Jacob I. Evarts | Jason Y. Cain

machine learningemergent dynamics

Computational models aim to include enough biological detail to highlight important phenomena, but introducing too much detail can incur prohibitive computational costs. Running exhaustive simulations required for statistically rigorous analyses quickly becomes difficult or intractable. One possible alternative is to run exhaustive simulations on a separate model, trained to learn key dynamics of the original simultion from low dimensional representations. We identify the appropriate learning goals to replicate the emergent function of interest as a key step to stengthening insights we can extract from agent-based models.

Hypoxia-angiogenesis feedback loop and tumor development

Jason Y. Cain

emergent dynamicsnetwork theory

Hypoxia, a hallmark of most solid tumors, is highly associated with poor patient outcomes. Hypoxic conditions lead to cells secreting angiogesis factors, providing cytokines to support blood vessel development and nutrient distribution. This relationship results in hypoxia being both a driver and a consequence of cancer progression. An accurate, robust model of the multiscale spatio-temporal relationship between hypoxia and angiogenesis is critical to guiding interventions and interrogating the subsequent emergent dynamics.

Investigating combinatorial antigen binding and T cell circuit design with spatiotemporal models

Allison Li

emergent dynamics

Chimeric Antigen Receptor (CAR) T cell therapy has demonstrated the power of designing synthetic endogenous T cells as a tool to target tumors with minimal side effects. Its efficacy, however, is limited to hematologic spatially invariant contexts. Solid tumors introduce unique challenges due to spatiotemporal heterogeneity (e.g. diverse antigen presentation, hypoxic immunoprivileged microenvironments). Synthetic biologists propose combinatorial CART cell systems to address these challenges in heterogeneous tumor microenvironments. We propose an in silico spatiotemporal immunotherapy model validated on in vitro experiments to (1) explore combinatorial binding, (2) inform therapeutic design, and (3) adapt to diverse cell population contexts. This approach enables efficient simulation of complex tumor microenvironments, which is experimentally costly and often intractable.

Lateral root development

Sophia Jannetty

emergent dynamics

Root system architecture is a major determinant of plant fitness. The ability to precisely control root system architecture would enable farmers to optimize plant fitness for field conditions, maximizing production efficiency.

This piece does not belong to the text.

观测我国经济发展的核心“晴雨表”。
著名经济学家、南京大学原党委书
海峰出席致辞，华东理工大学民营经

We aim to interrogate mechanisms underlying cellular decision making during lateral root development in dicot plants using an agent-based model. We will calibrate this model to ensure it accurately captures relevant developmental dynamics and then use it to identify control inputs and perturbations that allow for the precise control of lateral root formation.

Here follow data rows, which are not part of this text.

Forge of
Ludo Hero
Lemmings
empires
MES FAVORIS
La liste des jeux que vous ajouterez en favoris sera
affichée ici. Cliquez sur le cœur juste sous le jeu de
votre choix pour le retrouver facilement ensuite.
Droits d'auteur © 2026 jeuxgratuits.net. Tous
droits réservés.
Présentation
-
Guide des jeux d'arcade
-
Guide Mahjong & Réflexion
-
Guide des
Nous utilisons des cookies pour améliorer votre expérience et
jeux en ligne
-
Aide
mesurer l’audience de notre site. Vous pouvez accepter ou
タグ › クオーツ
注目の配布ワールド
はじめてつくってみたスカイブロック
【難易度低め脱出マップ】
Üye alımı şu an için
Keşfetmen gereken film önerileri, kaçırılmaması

Spatial structure and eco-evolutionary stability of microbial consortia

Madeline Scott

emergent dynamics

Most microbes live in cooperative consortia, where species specialize in one task and depend upon their neighbors to perform tasks they cannot. A microbe is only successful if it is surrounded by supportive neighbors, and yet the best strategy for any microbe is to *not* provide support to others. These two factors—ecological context and evolved traits—determine the eco-evolutionary stability of a consortia. Here I use in silico modeling to explore how the degree of spatial structure in a community affects its ability to persist ecologically and avoid collapse evolutionarily due to the invasion of selfish variants.

Multiscale, multiclass models of cell populations

emergent dynamics

To effectively understand and predict cell population responses to intrinsic perturbations and extrinsic intervention, the integration of intracellular signaling with intercellular dynamics is necessary. Through agent-based models, we simulate and predict the behavior of heterogeneous cell populations. Our in silico framework (developed by Jessica S. Yu) effectively elucidates how changes at the subcellular level emerge into varied population level responses.

Asymmetrical cell division in Drosophila neurogenesis

Sophia Jannetty

emergent dynamicsnetwork theory

Neurogenesis is the process by which neurons are generated from neural stem cells. In Drosophila, neurogenesis requires a series of asymmetrical cell divisions that yield daughter cells with distinct sizes and identities. The mechanisms determining the intracellular locations of these cell divisions and how these distinct identities are established are not yet fully understood. We are developing an agent-based model to explore the dynamics of cell division and differentiation during Drosophila neurogenesis, with the goal of identifying the key factors that regulate where cell division occurs and how daughter cell identities are determined.

Propagation of variance in heterogeneous spatiotemporal models

Po-Hao Chiu

emergent dynamics

Intrinsic and extrinsic variance are known to be inherent to biological systems and play a critical role in processes underlying tumor growth/evolution, tissue repair, and cell migration. Computational models have effectively replicated dynamics that emerge from stochastic rules/equations, but the impact of these sources of numerical variance on simulated dynamics across temporal and spatial scales has yet to be uncovered. This project unpacks the propagation of variance and quantifies how cell-level sources of intrinsic and extrinsic variance drive population level outcomes in high-resolution spatiotemporal agent-based models.